Social Agents for Communicative Tasks*

David Pautler

Institute for the Learning Sciences
Northwestern University
1890 Maple Avenue
Evanston, IL 60201
pautler@ils.nwu.edu

Abstract

Agents which interact with humans on behalf of humans need a model of human social interaction in order to act appropriately. This paper is a brief description of such a model used by an agent which generates e-mail messages.

1. The problem

There is a great deal of research in AI on multi-agent systems [Tambe et al. 1995; Etzioni, Lesh, & Segal 1993]. But there seems to be a growing need for agents which can interact not only with other agents but with humans as well. For example, the rapidly growing popularity of e-mail has already made it difficult for some people to respond appropriately to all the messages they receive. Reading a user's e-mail and generating appropriate responses is a task seemingly well-suited to intelligent agents. Yet, if an agent is to interact with humans by writing to them, the agent must have knowledge of how humans interact with each other in order for the agent's messages to be socially appropriate and productive. Current research in multi-agent systems and in discourse processing does not offer a model of human social interaction. This paper presents a brief overview of such a model and of an agent which uses the model to generate socially appropriate e-mail messages.

In order to clarify what I mean by "socially appropriate" messages and show how an agent could fail to meet that criterion, I will start with an example of a message which is socially appropriate.
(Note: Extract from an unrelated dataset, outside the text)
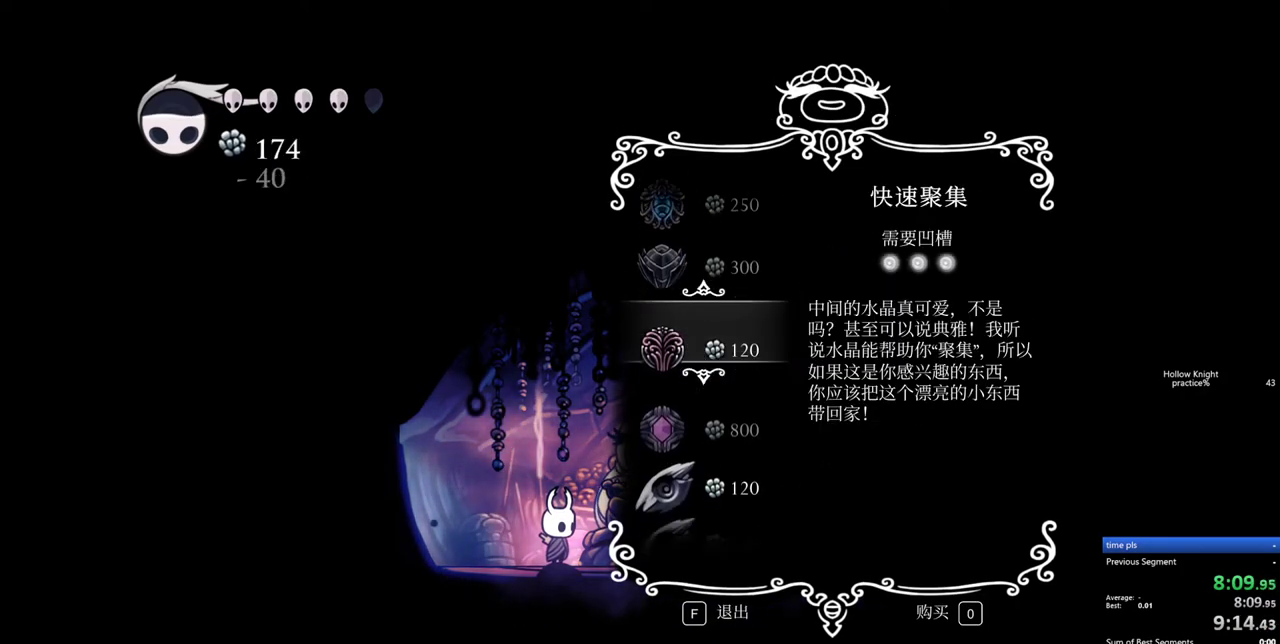
{"keys": [], "events": [[50, "down", "up"], [150, "down", "down"], [250, "down", "up"], [383, "jump", "down"], [483, "jump", "up"]]}
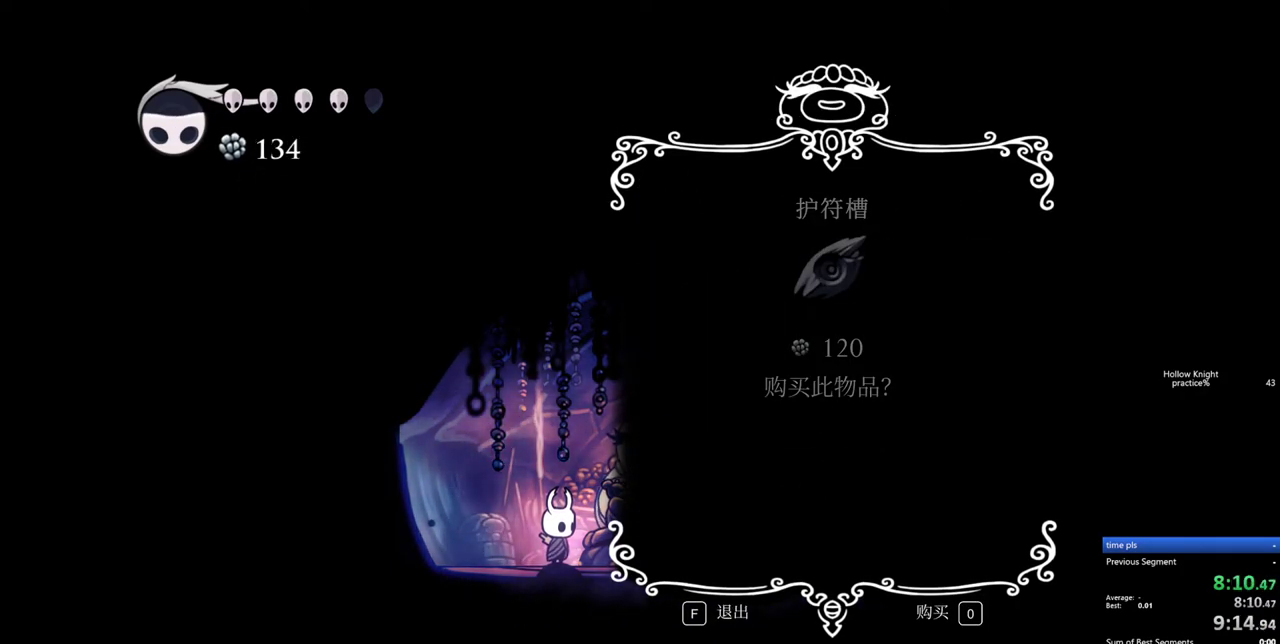
{"keys": [], "events": [[350, "jump", "down"], [400, "jump", "up"]]}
The context for the example is that one has been invited to speak before an academic department about one's research, but the scheduled time of the speech conflicts with a previous commitment, so one must decline. The note in Figure 1 is an appropriate response to such an invitation because it shows a fitting level of gratitude for the offer, in addition to communicating the basic message that the writer cannot accept the offer.



Figure 1
A socially appropriate letter for declining an invitation1

Without the knowledge that a human should show gratitude for offers he or she receives, an agent acting on behalf of such a person might respond merely, "I decline your offer." Upon receiving such a curt response, the inviter would probably feel insulted that the invitee did not value the invitation. Thus, an agent which interacts with humans on behalf of a human must have some knowledge of appropriate social communication (even if that knowledge is implicit in a procedure or data structure, e.g. a decision tree of response-letter templates indexed by the category of message received).

2. Planning knowledge

Unless one uses a simple framework such as a decision tree, generating text to meet a variety of social constraints means planning text. Furthermore, planning in a domain requires a specification of the acts, act preconditions, and act effects of the domain. Research on "speech acts" in the philosophy of language [Austin 1975; Vanderveken 1991] and in linguistics [Wierzbicka 1987] is an important resource for such act specifications for communication. Work in discourse processing has borrowed from that research to build both parsers and generators [Perrault & Allen 1980; Moore & Paris 1994]. However, those discourse processing systems have generally used only speech acts closely related to Inform and Request acts and not more socially relevant acts such as Praise, Thank, and Apologize ([Bruce 1975] is an exception). Also, the analyses of speech act effects done in philosophy and linguistics do not extend beyond the beliefs ("illocutionary" effects) induced in hearers of an act. That is, the analyses do not include further effects on the emotions, relationships, or responsibilities of the persons involved. Clearly, such effects are an important part of social interactions and should be included in a model intended to be used by a planning social agent.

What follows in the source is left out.